CEG’s Business Growth Solutions program, or BGS, can help Capital Region agricultural food producers smoothly and efficiently make this transition, whether it’s through site selection or lean process optimization services, as CEG did with Argyle Cheese Farmer, Kennedy said.
After Marge Randles took a cheese course in 2004, she spent the next three years making her own yogurt in the comfort of her own kitchen. Argyle Cheese Farmer became an official business in the fall of 2007.
“The dairy economic landscape has changed over the years and small farms like ours could not support two families into the next generation,” Marge Randles says. “We started looking for a way to produce another income stream. The rest is history.”
No synthetic hormones are used in the milk from their 50-cow herd. Argyle Cheese Farmer is the first in the area to offer yogurt in a recyclable, returnable glass container.
The Randles have increased their production, making products up to five days per week. As demand has increased, they have put on a second shift of employees, who work from 4 p.m. until the work is done, usually between 7 and 8 p.m.

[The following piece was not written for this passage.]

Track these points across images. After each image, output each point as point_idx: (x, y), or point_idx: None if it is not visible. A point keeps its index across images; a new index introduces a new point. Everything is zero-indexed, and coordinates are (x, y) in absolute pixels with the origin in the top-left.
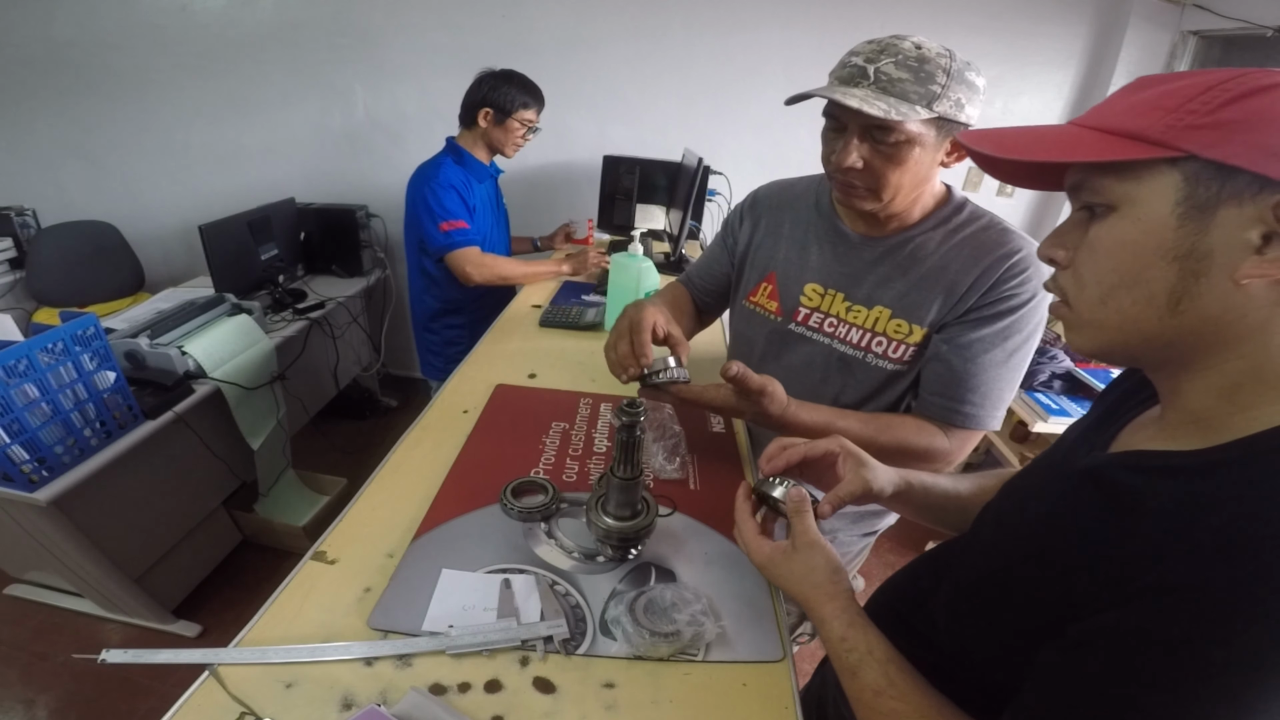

The farmers markets in Troy, Saratoga, and Glens Falls offer a loyal customer base to Argyle Cheese Farmer, Marge Randles says. Products are also sold in Whole Foods, Healthy Living, and through New York City distributors.
“There is real interest in learning about how the food is made and where it is made,” Marge Randles says. Growing demand for fresh, natural and locally grown food “has helped our business grow and be more profitable. We are asked on a regular basis if folks can tour our plant. Because we process five days per week and go to markets on the sixth we do not have a lot of down time to have tours.”
The Randles open their processing plant to the public for the cheese tour the weekend after Labor Day. Some 2,000 people tour the farm in two days.
During the past five years, CEG says its Business Growth Services program on an annual average has had a $40 million impact on the region’s economy, spurred more than $16 million in sales increased, and helped companies reduce costs by $3 million. During that time, BGS has worked with 177 local manufacturers to retain 1,268 jobs and create 236 new jobs.